# A problem about laplace

1. Jul 28, 2010

hi guys

i cannot solve this.

say that y'' + y = g(t) derive the formula y(t) = c1*cost + c2*sint + convolution of sint and g(t)

2. Jul 28, 2010

### jackmell

Either solve it via variation of parameters or since you mentioned laplace, take the laplace transform of both sides:

$$\mathcal{L}\left\{y''+y=f(x)\right\}$$

and letting:

$$\mathcal{L}\left\{y\right\}=\widetilde{y}$$

solve for $\widetilde{y}$, invert, and use the convolution theorem to express the solution in terms of a convolution.

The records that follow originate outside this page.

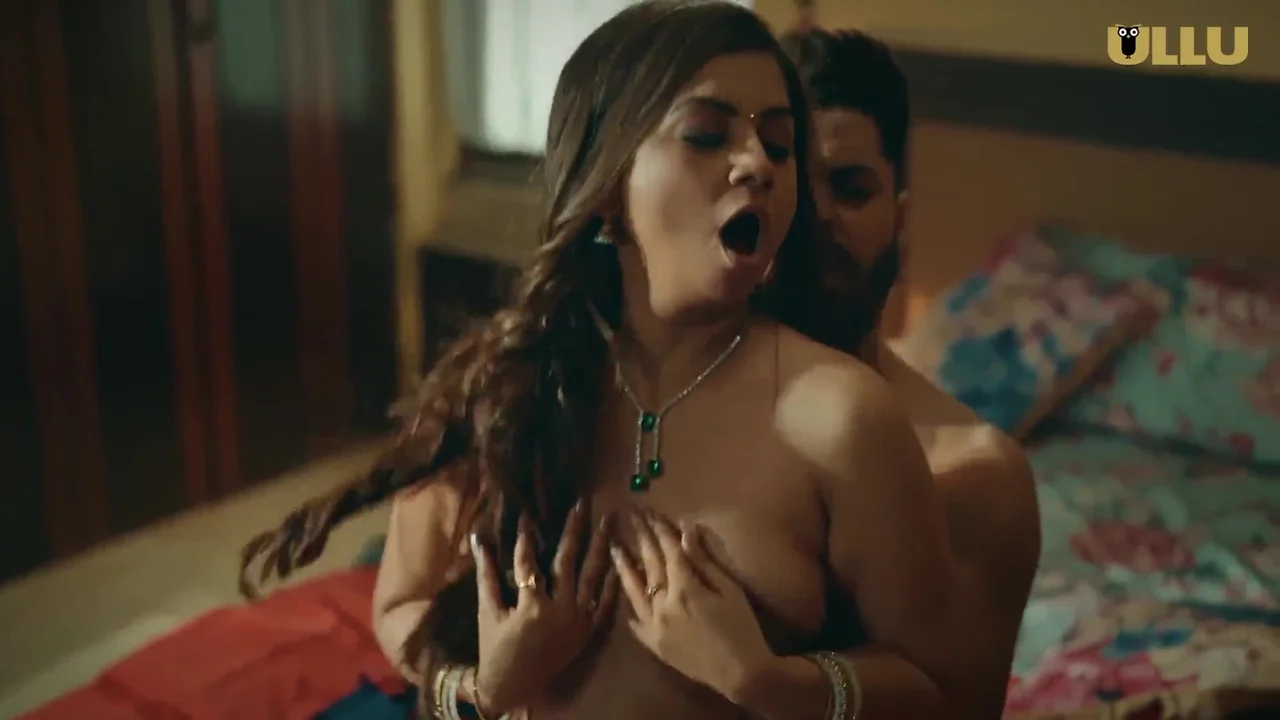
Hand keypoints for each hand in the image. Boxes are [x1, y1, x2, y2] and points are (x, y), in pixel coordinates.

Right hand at [472, 505, 618, 714]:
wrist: (514, 686)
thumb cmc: (495, 647)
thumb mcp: (488, 610)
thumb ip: (486, 573)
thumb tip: (477, 538)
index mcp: (532, 605)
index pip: (529, 559)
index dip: (526, 535)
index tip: (528, 512)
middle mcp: (560, 609)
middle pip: (569, 560)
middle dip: (576, 528)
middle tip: (582, 502)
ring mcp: (578, 620)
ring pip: (594, 575)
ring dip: (602, 545)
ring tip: (610, 519)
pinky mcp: (589, 630)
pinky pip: (605, 601)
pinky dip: (612, 579)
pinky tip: (618, 557)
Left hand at [611, 510, 773, 701]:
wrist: (740, 674)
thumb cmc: (742, 627)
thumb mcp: (729, 590)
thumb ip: (704, 560)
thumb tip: (686, 530)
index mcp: (684, 587)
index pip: (668, 550)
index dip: (659, 529)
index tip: (649, 510)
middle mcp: (663, 604)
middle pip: (649, 563)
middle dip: (641, 537)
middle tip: (631, 516)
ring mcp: (654, 625)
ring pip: (633, 590)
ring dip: (624, 566)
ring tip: (614, 547)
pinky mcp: (653, 644)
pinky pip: (634, 622)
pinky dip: (629, 606)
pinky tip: (624, 594)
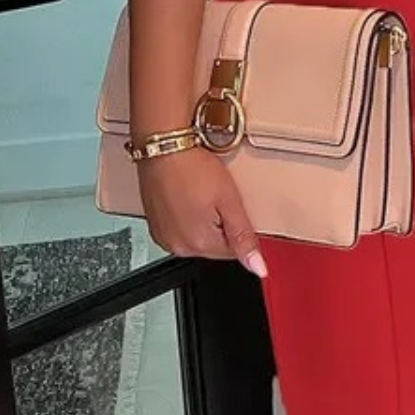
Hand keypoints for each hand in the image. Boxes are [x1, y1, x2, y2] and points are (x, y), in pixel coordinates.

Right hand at [138, 147, 267, 277]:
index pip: (234, 251)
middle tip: (215, 196)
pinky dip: (187, 217)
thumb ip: (244, 237)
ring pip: (198, 238)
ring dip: (204, 221)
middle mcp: (178, 246)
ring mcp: (164, 237)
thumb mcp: (229, 201)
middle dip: (221, 224)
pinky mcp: (156, 227)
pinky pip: (181, 230)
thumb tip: (258, 268)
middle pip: (215, 246)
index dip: (238, 225)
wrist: (163, 146)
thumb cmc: (192, 167)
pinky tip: (188, 197)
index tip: (231, 205)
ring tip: (200, 194)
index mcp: (199, 244)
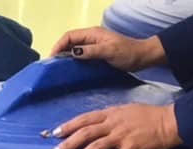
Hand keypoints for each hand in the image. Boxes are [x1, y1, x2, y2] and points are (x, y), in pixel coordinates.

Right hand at [50, 27, 165, 72]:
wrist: (142, 57)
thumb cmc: (127, 54)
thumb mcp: (109, 52)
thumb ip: (91, 51)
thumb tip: (72, 52)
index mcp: (92, 34)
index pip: (69, 36)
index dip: (58, 46)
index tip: (51, 59)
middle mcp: (91, 37)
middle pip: (69, 41)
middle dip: (58, 51)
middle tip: (50, 66)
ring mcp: (93, 45)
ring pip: (73, 48)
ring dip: (64, 56)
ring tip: (57, 69)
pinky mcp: (96, 52)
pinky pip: (79, 54)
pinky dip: (72, 60)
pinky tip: (69, 69)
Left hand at [50, 103, 180, 148]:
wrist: (170, 122)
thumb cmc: (150, 117)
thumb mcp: (127, 111)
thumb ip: (111, 118)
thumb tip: (96, 126)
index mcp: (112, 113)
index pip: (85, 118)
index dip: (68, 125)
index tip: (54, 133)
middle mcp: (114, 123)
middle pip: (85, 132)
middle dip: (68, 143)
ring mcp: (122, 136)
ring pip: (95, 147)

Look in any DE text book and this problem will be solved both ways.

Last edited: Jul 28, 2010
3. Jul 28, 2010

### Dickfore

Use the method of variation of arbitrary constants. The solution to the homogeneous equation is:

$$y_{0}(t) = C_{1} \, \cos{t} + C_{2} \, \sin{t}$$

Then, assume $C_{i} \rightarrow C_{i}(t), i = 1, 2$ where these functions satisfy the following conditions:

$$\left[\begin{array}{cc} \cos{t} & \sin{t} \\ -\sin{t} & \cos{t} \end{array}\right] \cdot \left[\begin{array}{c} C'_{1}(t) \\ C'_{2}(t) \end{array}\right] = \left[\begin{array}{c} 0 \\ g(t) \end{array}\right]$$

The solution for $C'_{i}(t)$ is:

$$\left[\begin{array}{c} C'_{1}(t) \\ C'_{2}(t) \end{array}\right] = \left[\begin{array}{cc} \cos{t} & -\sin{t} \\ \sin{t} & \cos{t} \end{array}\right] \cdot \left[\begin{array}{c} 0 \\ g(t) \end{array}\right] = \left[\begin{array}{c} -\sin{t} \, g(t) \\ \cos{t} \, g(t) \end{array}\right]$$

One integration gives the following:

$$C_{1}(t) = C_{1} - \int_{t_{0}}^{t}{g(t') \, \sin{t'} \, dt'}$$

$$C_{2}(t) = C_{2} + \int_{t_{0}}^{t}{g(t') \, \cos{t'} \, dt'}$$

Substituting this into the expression for the general solution, one gets:

$$y(t) = C_{1} \, \cos{t} + C_{2} \, \sin{t} + \int_{t_{0}}^{t}{g(t') \, \left(\sin{t} \, \cos{t'} - \cos{t} \, \sin{t'}\right) \, dt' \right)}$$

where, the integrating constants $C_{1/2}$, are determined from the initial conditions:

$$y(t_{0}) = C_{1}$$

$$y'(t_{0}) = C_{2}$$

Using the addition theorem for the sine function:

$$\sin{(t - t')} = \sin{t} \, \cos{t'} - \cos{t} \, \sin{t'}$$

we see that the above integral can be written as:

$$\int_{t_{0}}^{t}{g(t') \, \sin{(t - t')} \, dt'}$$

Take $t_{0} = 0$ and compare with the definition for convolution, you will get your desired result.